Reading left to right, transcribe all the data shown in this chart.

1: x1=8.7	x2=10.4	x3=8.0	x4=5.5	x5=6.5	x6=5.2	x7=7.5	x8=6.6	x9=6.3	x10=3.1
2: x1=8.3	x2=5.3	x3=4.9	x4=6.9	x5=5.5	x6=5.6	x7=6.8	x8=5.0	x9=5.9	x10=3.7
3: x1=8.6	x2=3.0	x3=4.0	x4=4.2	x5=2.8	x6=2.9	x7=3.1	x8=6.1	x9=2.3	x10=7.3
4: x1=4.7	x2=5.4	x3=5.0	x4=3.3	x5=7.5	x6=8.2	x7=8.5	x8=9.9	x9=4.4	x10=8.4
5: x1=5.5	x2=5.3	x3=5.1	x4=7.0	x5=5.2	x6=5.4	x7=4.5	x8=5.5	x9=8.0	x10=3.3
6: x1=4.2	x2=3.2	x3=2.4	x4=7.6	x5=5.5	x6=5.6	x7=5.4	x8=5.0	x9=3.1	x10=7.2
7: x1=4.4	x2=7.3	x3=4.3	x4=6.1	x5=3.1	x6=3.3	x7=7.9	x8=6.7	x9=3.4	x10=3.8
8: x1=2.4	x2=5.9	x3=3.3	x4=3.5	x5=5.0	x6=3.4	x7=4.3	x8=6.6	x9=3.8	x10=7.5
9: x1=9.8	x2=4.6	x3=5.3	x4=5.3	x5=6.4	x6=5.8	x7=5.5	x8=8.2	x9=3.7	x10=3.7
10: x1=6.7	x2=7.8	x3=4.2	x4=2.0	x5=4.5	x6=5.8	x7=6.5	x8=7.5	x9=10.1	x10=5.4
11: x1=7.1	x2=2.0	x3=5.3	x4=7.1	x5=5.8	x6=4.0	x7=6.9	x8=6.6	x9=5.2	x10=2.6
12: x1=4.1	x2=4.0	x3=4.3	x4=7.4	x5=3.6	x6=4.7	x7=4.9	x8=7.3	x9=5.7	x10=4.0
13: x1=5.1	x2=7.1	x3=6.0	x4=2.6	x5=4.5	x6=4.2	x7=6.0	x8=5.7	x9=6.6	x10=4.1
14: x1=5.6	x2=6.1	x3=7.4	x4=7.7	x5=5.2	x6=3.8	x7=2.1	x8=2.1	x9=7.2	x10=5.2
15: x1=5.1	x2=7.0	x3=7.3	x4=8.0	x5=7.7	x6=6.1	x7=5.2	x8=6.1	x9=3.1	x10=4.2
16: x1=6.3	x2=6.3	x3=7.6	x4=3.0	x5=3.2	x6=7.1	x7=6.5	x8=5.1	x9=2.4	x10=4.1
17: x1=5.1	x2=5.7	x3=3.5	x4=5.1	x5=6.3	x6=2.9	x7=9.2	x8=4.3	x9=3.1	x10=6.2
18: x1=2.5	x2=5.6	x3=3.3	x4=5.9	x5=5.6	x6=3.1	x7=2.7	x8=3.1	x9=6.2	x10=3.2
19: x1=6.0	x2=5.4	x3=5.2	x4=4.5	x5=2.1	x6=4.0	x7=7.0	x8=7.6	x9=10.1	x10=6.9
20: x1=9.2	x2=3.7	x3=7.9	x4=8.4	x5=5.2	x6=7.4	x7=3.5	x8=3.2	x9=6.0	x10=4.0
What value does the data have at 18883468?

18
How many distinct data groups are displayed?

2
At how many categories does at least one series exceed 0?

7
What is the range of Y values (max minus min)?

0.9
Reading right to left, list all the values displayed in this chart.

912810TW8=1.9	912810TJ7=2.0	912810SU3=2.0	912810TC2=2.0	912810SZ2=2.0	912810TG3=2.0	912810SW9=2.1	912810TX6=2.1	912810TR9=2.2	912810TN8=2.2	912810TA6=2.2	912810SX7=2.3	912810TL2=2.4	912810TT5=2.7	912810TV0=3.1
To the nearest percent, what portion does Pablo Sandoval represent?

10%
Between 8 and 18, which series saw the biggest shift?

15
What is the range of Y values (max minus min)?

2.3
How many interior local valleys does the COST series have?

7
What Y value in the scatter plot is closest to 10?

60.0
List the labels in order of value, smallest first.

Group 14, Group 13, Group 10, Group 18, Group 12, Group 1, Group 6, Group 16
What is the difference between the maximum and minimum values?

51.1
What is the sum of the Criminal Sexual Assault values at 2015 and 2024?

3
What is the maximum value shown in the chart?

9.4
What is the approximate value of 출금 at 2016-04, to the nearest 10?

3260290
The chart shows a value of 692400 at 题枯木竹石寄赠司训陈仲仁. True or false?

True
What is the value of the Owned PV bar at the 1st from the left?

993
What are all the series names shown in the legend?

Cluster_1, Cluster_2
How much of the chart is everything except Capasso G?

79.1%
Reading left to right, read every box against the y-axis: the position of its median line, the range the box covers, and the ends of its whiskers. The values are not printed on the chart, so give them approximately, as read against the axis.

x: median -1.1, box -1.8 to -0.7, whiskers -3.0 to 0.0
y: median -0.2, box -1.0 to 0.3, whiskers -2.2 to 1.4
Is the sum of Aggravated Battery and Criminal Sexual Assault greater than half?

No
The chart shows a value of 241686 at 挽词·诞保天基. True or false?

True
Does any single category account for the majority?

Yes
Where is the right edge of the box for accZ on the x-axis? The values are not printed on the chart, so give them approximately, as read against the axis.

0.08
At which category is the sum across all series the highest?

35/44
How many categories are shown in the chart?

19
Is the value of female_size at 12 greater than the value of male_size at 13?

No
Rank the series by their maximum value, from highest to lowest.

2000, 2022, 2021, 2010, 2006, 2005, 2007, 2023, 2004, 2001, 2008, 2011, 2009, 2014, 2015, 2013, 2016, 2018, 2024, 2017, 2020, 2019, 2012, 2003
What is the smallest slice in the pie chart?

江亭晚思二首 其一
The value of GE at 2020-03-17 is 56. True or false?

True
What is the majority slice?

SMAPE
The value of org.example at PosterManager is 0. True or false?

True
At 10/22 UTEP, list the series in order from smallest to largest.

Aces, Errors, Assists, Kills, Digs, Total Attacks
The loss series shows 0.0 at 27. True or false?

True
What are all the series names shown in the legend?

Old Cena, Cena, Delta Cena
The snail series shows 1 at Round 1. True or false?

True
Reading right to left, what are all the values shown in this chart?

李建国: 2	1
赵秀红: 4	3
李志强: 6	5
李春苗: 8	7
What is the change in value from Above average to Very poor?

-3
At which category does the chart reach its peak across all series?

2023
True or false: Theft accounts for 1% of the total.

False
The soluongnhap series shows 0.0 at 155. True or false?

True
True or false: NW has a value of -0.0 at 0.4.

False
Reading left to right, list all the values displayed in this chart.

——————

• What is expected: Rewrite the lines from the one containing "Old Cena, Cena, Delta Cena" through the end of the items, swapping every "series" for "line" and leaving all else unchanged.

• Task result:
Old Cena, Cena, Delta Cena
The snail line shows 1 at Round 1. True or false?

True
Reading right to left, what are all the values shown in this chart?

李建国: 2	1
赵秀红: 4	3
李志强: 6	5
李春苗: 8	7
What is the change in value from Above average to Very poor?

-3
At which category does the chart reach its peak across all line?

2023
True or false: Theft accounts for 1% of the total.

False
The soluongnhap line shows 0.0 at 155. True or false?

True
True or false: NW has a value of -0.0 at 0.4.

False
Reading left to right, list all the values displayed in this chart.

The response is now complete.